=== Exercise brief ===
Since only the total matters, count the lines of these entries containing the word "Metres" and write that total alone.

=== Given data ===
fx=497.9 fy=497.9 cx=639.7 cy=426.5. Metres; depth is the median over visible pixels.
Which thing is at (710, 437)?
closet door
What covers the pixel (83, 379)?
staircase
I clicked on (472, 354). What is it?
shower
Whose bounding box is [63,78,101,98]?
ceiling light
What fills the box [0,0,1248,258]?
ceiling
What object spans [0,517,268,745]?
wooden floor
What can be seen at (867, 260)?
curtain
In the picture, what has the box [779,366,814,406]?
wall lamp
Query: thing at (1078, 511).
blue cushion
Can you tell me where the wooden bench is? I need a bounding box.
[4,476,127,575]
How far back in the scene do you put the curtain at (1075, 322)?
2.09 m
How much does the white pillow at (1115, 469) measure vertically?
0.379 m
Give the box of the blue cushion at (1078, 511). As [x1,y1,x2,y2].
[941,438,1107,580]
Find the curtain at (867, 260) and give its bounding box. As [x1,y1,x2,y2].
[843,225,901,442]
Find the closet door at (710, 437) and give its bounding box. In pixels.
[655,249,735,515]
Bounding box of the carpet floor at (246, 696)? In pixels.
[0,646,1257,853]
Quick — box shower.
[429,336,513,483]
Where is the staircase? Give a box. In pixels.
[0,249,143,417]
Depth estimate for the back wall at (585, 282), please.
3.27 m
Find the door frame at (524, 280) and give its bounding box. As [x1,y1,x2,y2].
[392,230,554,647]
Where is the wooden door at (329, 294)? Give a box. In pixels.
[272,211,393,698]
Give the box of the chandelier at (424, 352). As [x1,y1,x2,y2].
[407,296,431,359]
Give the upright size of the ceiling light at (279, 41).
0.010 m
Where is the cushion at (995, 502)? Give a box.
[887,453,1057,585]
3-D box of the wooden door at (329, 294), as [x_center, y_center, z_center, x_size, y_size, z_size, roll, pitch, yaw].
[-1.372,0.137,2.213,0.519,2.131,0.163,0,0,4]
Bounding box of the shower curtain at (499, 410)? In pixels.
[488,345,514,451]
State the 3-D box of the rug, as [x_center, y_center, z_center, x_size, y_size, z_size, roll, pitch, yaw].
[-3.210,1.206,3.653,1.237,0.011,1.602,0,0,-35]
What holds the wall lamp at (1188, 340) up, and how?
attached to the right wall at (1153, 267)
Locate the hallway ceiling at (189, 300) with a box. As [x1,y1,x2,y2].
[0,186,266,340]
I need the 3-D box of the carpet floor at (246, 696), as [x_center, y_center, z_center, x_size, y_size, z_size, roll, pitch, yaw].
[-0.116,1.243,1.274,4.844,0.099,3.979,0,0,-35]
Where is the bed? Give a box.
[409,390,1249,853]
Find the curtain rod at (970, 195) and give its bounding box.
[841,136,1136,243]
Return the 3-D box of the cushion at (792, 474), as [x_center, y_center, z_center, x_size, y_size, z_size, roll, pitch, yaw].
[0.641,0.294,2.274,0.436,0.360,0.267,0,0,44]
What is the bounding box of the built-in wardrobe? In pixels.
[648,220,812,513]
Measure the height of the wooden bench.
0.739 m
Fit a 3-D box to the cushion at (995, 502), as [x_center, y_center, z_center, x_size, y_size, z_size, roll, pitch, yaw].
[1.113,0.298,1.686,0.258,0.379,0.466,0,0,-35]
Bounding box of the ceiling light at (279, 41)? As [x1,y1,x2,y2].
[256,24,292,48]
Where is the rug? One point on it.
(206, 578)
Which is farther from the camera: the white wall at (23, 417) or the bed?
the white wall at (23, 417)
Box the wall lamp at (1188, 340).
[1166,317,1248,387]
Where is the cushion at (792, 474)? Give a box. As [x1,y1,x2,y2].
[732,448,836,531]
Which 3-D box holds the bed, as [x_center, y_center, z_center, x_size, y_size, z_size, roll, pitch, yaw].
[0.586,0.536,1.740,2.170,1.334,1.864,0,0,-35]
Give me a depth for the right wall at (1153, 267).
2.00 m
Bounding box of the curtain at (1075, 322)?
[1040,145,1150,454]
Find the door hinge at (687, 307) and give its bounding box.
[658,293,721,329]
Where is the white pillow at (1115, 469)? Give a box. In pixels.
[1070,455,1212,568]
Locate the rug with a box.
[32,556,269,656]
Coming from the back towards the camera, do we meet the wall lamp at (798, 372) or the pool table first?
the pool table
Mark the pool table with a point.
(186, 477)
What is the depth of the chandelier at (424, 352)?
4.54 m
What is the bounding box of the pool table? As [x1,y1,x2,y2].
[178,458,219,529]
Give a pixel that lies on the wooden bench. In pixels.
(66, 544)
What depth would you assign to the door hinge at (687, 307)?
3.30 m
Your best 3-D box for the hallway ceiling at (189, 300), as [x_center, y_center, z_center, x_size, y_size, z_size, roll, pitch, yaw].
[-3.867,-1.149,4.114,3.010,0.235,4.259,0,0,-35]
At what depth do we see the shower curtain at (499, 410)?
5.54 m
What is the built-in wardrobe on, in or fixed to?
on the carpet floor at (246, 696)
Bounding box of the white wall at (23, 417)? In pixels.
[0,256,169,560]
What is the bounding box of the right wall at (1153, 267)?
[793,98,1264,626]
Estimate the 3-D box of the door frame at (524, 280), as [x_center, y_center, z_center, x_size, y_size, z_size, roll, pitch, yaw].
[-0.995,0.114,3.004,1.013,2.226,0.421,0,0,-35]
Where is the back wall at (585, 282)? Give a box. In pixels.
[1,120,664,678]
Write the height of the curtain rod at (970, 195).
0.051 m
...
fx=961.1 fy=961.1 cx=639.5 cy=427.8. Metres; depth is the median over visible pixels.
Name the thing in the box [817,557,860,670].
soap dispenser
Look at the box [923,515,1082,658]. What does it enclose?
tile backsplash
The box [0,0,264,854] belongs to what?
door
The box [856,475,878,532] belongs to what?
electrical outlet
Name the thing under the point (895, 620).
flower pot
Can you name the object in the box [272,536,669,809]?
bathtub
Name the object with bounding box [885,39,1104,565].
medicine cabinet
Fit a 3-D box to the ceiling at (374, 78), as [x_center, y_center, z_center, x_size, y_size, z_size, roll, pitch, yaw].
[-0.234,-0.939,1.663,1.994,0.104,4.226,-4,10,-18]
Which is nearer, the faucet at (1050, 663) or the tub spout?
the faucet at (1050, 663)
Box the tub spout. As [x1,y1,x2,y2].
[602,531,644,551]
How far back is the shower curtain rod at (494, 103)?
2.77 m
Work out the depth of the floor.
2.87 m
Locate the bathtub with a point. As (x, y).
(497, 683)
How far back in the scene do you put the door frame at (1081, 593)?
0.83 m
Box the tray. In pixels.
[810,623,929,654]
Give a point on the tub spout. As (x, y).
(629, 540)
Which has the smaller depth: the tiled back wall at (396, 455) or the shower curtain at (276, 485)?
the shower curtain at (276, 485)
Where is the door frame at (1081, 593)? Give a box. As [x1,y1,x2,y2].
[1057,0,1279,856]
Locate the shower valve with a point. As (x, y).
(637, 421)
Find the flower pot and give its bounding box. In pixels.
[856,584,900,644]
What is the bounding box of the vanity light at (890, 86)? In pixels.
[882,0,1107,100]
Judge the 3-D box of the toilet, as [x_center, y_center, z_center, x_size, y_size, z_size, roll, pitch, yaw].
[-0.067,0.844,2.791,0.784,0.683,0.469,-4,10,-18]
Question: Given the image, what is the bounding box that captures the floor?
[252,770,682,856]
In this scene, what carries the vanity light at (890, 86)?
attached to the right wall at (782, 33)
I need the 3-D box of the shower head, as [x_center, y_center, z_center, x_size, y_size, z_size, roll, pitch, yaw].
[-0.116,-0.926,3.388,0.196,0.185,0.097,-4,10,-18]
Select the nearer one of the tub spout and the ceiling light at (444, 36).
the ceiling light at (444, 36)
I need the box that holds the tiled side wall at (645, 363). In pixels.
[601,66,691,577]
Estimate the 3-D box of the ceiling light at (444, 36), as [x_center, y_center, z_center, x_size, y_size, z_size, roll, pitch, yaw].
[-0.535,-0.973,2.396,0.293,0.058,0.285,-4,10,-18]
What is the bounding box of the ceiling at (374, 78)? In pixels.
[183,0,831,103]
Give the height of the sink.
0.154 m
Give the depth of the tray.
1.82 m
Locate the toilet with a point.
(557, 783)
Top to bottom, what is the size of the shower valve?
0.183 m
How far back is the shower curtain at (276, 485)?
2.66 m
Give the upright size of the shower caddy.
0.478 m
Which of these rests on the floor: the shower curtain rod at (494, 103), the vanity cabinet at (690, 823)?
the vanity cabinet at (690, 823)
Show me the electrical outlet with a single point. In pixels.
---
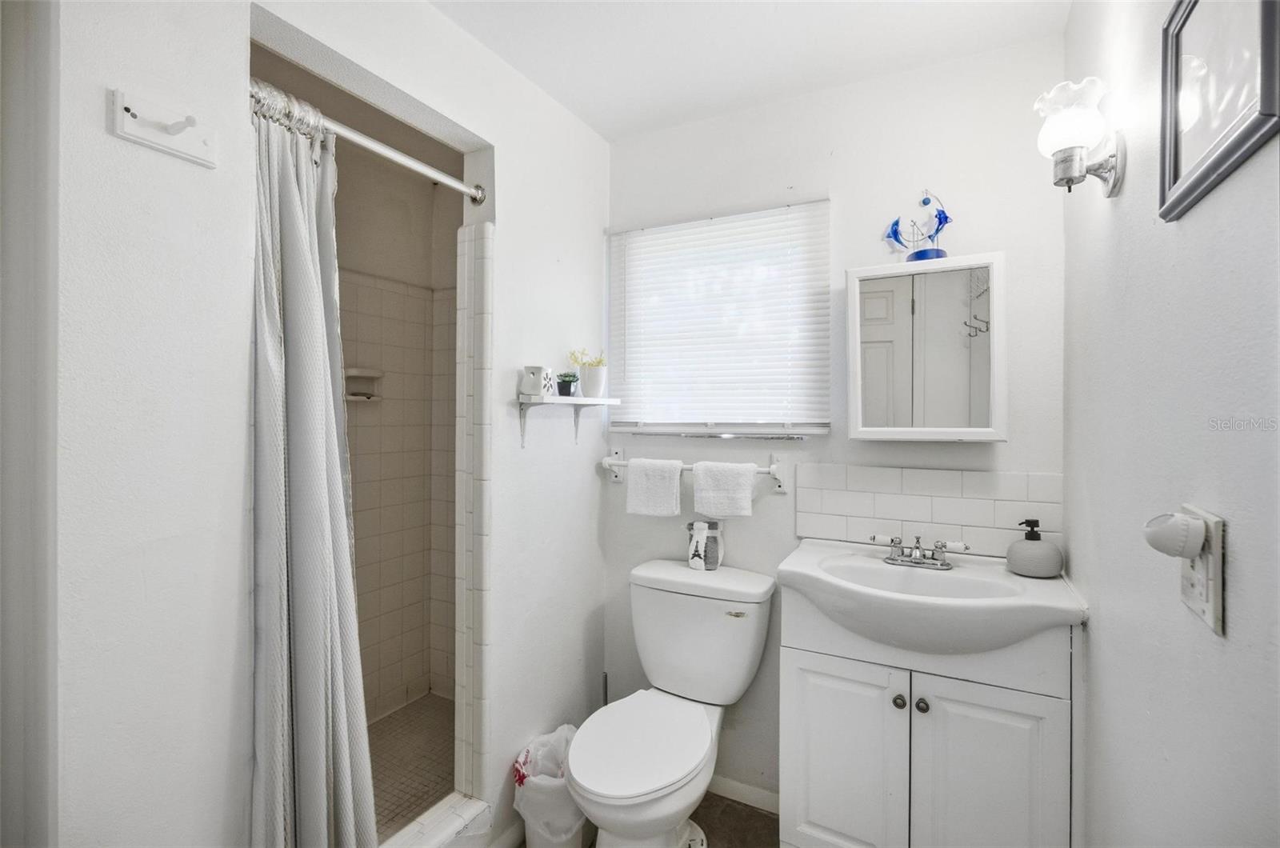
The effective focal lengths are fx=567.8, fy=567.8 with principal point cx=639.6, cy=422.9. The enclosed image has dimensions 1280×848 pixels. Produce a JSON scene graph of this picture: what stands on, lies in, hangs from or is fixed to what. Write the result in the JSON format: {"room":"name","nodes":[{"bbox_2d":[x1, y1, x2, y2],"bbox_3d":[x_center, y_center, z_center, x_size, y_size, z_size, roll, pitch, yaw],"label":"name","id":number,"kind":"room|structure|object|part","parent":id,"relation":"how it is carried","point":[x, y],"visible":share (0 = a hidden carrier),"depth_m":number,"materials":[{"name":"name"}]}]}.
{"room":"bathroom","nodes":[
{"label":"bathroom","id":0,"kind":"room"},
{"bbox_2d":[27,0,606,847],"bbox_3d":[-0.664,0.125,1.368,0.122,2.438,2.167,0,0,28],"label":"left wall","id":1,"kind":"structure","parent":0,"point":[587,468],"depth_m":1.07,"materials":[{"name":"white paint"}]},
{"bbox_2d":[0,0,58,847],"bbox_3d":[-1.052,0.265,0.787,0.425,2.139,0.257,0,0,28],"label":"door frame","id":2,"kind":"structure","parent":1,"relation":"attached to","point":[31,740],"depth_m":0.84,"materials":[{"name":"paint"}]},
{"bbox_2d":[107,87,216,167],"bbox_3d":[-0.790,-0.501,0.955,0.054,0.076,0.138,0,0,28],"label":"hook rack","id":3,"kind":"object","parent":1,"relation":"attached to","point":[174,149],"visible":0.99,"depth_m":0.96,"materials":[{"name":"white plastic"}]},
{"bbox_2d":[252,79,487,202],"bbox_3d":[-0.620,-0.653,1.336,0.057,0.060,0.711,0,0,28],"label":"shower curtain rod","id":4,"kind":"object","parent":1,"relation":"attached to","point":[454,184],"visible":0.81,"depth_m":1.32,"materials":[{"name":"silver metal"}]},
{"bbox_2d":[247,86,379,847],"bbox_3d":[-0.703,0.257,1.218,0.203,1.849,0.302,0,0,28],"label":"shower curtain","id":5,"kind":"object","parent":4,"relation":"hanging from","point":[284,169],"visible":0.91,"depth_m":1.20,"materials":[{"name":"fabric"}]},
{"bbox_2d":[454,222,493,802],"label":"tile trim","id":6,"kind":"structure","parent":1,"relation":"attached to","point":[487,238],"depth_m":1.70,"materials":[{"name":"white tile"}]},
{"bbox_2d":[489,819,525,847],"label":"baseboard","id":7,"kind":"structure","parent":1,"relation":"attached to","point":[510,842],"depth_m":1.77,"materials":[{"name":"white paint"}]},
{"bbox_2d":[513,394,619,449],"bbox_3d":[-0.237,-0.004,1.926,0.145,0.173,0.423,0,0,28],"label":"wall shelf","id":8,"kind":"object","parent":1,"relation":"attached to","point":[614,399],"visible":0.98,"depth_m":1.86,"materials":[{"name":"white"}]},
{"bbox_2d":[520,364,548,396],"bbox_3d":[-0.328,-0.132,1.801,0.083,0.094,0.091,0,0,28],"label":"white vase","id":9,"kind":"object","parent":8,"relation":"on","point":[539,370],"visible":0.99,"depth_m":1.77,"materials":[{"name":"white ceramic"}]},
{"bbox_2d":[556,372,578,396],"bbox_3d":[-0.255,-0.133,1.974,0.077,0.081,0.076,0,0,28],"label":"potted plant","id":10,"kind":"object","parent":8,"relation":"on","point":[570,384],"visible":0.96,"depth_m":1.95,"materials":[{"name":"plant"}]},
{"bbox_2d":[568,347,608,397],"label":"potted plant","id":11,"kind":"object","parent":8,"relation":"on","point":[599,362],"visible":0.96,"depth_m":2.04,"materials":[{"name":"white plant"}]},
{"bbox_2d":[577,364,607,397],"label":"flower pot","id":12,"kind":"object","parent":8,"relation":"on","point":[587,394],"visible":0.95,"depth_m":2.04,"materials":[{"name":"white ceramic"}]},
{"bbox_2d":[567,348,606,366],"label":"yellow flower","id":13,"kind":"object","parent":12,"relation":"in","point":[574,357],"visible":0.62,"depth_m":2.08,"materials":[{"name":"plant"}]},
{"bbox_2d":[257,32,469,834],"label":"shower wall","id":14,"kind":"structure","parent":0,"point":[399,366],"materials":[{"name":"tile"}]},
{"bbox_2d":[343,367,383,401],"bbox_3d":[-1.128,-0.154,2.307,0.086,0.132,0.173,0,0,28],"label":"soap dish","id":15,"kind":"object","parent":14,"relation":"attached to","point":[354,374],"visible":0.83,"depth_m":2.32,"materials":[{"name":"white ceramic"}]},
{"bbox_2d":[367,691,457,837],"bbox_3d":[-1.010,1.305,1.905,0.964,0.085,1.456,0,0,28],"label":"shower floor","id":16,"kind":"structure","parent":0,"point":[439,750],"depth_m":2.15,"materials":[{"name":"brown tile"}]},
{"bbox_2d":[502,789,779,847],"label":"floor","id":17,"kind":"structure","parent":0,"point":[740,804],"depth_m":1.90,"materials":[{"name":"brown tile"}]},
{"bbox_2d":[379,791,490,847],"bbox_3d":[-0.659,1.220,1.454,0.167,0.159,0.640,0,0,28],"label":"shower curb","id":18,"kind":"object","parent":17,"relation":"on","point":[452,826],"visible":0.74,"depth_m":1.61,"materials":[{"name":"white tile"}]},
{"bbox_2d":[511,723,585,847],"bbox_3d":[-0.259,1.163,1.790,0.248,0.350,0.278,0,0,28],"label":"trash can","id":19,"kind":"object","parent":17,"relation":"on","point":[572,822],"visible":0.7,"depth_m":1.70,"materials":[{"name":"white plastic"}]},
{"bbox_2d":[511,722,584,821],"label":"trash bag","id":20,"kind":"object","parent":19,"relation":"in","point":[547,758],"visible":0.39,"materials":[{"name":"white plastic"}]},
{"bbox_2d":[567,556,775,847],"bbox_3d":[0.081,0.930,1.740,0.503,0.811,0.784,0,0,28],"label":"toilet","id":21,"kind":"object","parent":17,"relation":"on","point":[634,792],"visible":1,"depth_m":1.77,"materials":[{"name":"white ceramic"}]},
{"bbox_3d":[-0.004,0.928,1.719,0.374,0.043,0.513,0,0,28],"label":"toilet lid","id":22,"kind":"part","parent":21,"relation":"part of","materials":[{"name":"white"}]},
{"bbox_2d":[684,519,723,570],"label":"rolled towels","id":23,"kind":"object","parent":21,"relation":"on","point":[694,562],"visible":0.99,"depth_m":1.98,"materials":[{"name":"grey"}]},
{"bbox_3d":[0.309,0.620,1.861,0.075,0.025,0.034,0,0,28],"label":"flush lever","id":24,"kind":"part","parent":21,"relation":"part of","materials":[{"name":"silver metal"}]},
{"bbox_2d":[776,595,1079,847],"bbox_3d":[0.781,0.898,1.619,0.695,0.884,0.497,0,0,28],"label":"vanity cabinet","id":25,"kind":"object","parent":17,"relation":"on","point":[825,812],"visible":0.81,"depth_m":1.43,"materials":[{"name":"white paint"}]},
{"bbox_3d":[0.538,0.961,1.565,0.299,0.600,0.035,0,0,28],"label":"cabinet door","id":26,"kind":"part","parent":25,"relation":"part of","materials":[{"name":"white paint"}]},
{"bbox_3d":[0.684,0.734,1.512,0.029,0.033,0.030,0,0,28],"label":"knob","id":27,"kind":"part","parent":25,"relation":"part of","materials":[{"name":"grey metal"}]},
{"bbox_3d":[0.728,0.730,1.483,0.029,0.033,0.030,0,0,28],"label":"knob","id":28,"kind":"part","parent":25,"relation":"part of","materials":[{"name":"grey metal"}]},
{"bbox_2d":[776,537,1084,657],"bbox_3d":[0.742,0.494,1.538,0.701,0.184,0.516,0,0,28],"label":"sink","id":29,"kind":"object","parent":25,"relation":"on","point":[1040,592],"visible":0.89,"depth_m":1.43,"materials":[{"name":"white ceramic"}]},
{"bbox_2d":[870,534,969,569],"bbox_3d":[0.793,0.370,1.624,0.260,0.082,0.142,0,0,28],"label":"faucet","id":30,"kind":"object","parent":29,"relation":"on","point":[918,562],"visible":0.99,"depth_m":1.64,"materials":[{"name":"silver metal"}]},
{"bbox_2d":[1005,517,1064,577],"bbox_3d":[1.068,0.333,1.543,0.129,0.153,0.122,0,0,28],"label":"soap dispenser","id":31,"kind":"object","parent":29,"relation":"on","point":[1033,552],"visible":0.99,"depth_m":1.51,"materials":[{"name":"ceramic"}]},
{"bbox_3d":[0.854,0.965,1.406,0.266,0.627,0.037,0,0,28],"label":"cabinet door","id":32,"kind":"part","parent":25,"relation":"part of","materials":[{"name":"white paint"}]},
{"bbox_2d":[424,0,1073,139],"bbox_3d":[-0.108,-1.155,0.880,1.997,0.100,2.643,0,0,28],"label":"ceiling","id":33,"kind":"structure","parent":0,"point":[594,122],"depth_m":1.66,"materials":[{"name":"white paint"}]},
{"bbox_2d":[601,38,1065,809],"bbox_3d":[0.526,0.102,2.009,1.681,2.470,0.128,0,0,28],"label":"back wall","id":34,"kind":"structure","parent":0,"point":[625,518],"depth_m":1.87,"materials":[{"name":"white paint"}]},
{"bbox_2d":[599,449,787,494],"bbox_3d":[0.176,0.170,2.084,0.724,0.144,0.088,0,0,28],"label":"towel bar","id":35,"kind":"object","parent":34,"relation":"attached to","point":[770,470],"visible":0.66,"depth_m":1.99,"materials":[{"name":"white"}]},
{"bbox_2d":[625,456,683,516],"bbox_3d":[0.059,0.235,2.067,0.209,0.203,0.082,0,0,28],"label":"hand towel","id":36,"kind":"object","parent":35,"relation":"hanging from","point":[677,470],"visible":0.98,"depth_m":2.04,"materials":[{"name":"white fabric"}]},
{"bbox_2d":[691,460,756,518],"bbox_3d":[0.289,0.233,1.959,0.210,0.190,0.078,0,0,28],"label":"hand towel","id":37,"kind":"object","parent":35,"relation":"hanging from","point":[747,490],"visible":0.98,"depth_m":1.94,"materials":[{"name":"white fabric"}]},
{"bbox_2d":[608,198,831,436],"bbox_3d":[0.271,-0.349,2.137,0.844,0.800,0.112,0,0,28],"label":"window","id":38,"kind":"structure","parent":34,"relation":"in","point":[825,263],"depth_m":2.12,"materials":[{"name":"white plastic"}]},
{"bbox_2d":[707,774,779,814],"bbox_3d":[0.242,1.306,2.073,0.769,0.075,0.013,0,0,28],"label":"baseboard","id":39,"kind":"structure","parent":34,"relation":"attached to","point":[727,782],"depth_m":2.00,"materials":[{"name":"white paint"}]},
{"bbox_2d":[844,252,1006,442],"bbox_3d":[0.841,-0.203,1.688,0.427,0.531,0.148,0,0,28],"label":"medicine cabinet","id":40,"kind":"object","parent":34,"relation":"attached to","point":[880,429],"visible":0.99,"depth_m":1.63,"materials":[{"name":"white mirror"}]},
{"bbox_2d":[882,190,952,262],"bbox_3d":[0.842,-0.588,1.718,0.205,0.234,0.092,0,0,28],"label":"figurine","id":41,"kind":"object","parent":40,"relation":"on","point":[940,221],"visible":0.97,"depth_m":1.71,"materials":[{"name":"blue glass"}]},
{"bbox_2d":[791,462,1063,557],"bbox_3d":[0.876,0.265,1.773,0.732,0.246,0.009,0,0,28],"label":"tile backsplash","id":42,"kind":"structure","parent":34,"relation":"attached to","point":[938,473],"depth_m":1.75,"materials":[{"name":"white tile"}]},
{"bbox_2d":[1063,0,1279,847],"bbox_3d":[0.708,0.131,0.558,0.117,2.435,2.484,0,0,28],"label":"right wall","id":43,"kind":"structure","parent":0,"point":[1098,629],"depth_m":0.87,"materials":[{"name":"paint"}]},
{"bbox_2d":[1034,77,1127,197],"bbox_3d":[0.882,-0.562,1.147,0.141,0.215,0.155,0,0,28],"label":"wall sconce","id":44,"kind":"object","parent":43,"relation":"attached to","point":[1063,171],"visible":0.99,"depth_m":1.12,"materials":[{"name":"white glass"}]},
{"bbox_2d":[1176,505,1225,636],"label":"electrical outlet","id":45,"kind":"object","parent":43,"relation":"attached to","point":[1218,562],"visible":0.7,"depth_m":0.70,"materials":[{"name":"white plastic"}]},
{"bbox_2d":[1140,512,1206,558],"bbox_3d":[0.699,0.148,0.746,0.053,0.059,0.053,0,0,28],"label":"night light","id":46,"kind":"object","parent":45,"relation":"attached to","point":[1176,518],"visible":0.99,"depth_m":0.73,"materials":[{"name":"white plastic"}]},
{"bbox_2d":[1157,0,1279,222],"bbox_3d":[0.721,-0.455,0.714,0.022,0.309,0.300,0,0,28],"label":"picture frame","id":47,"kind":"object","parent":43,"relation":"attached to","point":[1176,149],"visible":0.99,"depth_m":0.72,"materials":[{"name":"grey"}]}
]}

=== Output of the task ===
2